We have two points in the repository's history that are interesting for
this review: One at the time of our OOPSLA submission (28 March, 2013), and
one at the time of our artifact submission (1 June 2013). The former is
tagged in the repository as oopsla2013, and the latter is the
HEAD of the artifactevaluation branch (we'll push
minor bugfixes here if any come up in the evaluation process, it contains
this index file which isn't on the master branch, and if we do work and
change master during the review process, we won't make breaking changes for
the reviewers).
Both require that you install Racket; the main download link at http://racket-lang.org/download/
has installers for many platforms. We have tested on several different
Ubuntus from 11.04 to 12.10, and on OSX, with both Racket 5.3.3 and Racket
5.3.4. For review, we recommend Racket 5.3.4. Download the installer and
run it; you can pick any of the options for installing Racket (for example,
you can install UNIX-style in /usr/, or keep the installation
in your home directory). In the instructions that follow, we assume that
the $PATH environment variable is pointing to the
bin/ directory of the Racket installation that holds the
raco and racket commands (this may be done for
you automatically depending on which options you choose in the Racket
installer).
Example:
$ wget http://download.racket-lang.org/installers/5.3.4/racket/racket-5.3.4-bin-i386-linux-ubuntu-karmic.sh
$ sh racket-5.3.4-bin-i386-linux-ubuntu-karmic.sh
Github is the easiest way to get a copy of the code:
$ git clone https://github.com/brownplt/lambda-py
BE AWARE: If you fork the repository on Github, it will leak your
identity to us (it's up to you if that's a problem).
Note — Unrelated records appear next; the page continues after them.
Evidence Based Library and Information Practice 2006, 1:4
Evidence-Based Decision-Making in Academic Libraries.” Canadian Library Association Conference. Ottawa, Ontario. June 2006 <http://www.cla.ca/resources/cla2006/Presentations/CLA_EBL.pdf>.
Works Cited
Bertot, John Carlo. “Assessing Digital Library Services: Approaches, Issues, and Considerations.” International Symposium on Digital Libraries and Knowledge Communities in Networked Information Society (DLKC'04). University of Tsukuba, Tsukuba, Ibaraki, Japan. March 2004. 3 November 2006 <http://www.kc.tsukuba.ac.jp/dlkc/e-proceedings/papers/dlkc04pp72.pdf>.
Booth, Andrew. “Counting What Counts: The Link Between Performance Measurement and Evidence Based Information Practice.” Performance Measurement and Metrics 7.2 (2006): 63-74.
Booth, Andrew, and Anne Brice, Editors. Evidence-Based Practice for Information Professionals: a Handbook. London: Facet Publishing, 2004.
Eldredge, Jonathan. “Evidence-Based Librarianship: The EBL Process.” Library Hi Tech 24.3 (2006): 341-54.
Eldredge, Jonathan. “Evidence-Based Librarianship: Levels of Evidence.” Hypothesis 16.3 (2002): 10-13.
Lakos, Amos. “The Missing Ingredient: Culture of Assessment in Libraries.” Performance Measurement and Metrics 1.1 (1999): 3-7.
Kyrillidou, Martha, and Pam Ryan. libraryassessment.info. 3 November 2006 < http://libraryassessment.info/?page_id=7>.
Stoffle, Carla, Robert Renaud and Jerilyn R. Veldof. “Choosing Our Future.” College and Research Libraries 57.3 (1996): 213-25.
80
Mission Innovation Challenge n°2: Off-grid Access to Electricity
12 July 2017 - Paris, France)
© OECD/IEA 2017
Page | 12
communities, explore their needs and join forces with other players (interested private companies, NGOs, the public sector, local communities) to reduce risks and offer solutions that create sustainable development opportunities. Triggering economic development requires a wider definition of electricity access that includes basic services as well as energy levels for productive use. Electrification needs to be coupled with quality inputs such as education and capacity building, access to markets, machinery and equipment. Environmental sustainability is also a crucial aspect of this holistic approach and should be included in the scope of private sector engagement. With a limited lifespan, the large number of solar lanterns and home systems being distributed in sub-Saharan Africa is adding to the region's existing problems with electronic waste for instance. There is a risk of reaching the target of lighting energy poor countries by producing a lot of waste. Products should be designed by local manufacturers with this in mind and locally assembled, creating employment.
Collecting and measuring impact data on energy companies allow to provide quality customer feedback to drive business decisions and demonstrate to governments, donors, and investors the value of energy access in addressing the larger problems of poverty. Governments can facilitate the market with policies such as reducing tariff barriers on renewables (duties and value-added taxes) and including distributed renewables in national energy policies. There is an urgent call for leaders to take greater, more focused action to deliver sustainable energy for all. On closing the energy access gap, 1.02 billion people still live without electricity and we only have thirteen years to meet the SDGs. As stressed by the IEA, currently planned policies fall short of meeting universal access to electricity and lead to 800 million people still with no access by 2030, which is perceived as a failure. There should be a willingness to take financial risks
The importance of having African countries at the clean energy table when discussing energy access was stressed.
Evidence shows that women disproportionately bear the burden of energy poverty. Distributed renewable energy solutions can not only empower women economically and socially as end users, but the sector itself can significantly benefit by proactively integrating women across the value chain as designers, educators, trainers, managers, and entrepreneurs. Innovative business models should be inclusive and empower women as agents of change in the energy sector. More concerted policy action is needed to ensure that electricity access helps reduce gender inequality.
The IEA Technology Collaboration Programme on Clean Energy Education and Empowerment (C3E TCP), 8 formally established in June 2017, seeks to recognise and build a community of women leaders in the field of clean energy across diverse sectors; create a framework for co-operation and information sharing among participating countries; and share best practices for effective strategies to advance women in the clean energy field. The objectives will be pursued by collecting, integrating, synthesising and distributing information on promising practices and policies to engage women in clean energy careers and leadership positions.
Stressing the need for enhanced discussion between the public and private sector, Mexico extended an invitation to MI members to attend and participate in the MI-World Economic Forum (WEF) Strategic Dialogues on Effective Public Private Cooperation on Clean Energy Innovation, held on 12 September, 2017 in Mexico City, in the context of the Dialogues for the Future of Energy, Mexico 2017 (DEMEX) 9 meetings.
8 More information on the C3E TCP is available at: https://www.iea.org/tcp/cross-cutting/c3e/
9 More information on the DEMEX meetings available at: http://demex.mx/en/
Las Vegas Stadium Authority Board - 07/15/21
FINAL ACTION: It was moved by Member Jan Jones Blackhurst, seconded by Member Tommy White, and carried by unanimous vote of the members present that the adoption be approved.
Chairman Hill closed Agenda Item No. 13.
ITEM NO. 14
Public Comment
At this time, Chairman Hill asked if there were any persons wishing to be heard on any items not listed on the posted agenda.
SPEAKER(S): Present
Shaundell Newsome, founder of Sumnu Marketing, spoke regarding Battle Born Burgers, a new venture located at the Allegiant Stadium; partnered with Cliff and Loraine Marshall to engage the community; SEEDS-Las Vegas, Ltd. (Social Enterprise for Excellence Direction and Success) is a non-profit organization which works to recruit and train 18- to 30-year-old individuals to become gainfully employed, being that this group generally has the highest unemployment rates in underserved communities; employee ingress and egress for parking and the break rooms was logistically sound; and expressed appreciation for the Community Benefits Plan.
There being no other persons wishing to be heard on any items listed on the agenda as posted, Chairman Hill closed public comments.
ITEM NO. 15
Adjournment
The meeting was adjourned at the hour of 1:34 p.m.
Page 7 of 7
Just using git
clone (as above) won't.
Check out the artifactevaluation branch:
$ git checkout artifactevaluation
PLAI-Typed: λπ is built in a language that sits on
top of Racket called plai-typed. We have it included with the repository
as plai-typed-18Feb2013.plt in the root of the repository. To
install it, use the raco command:
$ raco setup -A plai-typed-18Feb2013.plt
Ragg:
Since publication, we had a third-party contribution of a pure Racket parser for Python (see this merge). It uses the Ragg parser package for Racket; to install it, use theraco command:
$ raco setup -A ragg-mangled.plt
Building: The implementation of λπ is in the
base/ directory. To build, simply use make:
$ cd base
$ make
Running Use the same commands as above to run the tests (e.g.
the commands with the --test option).
We recommend using the provided virtual machine to review the code as it was at submission time, since it involves additional build steps that we have since made much easier.
At the time of submission, we used Python's parser to get original ASTs
for desugaring (we have since switched to a pure-Racket Python parser).
So, to run tests at the oopsla2013 tag, you will also need to
install Python3 (source is available at http://www.python.org/download/releases/3.2.3/).
Example:
$ wget http://www.python.org/ftp/python/3.2.3/Python-3.2.3.tgz
$ tar xzf Python-3.2.3.tgz
$ cd Python-3.2.3
$ ./configure
$ make
To view the code as it was at submission time, check out the oopsla2013 tag:
$ git checkout oopsla2013
PLAI-Typed: As in the instructions for the current build, install plai-typed with:
$ raco setup -A plai-typed-18Feb2013.plt
Running: To run the tests that were reported in the paper, run:
# One additional build step:
$ cd base/
$ raco make python-main.rkt
$ racket python-main.rkt --python-path ~/install-stuff/Python-3.2.3/python --test ../tests/python-reference/
175 tests succeeded
0 tests failed
Where ~/install-stuff/Python-3.2.3/python is the path to
your Python3 installation's python binary.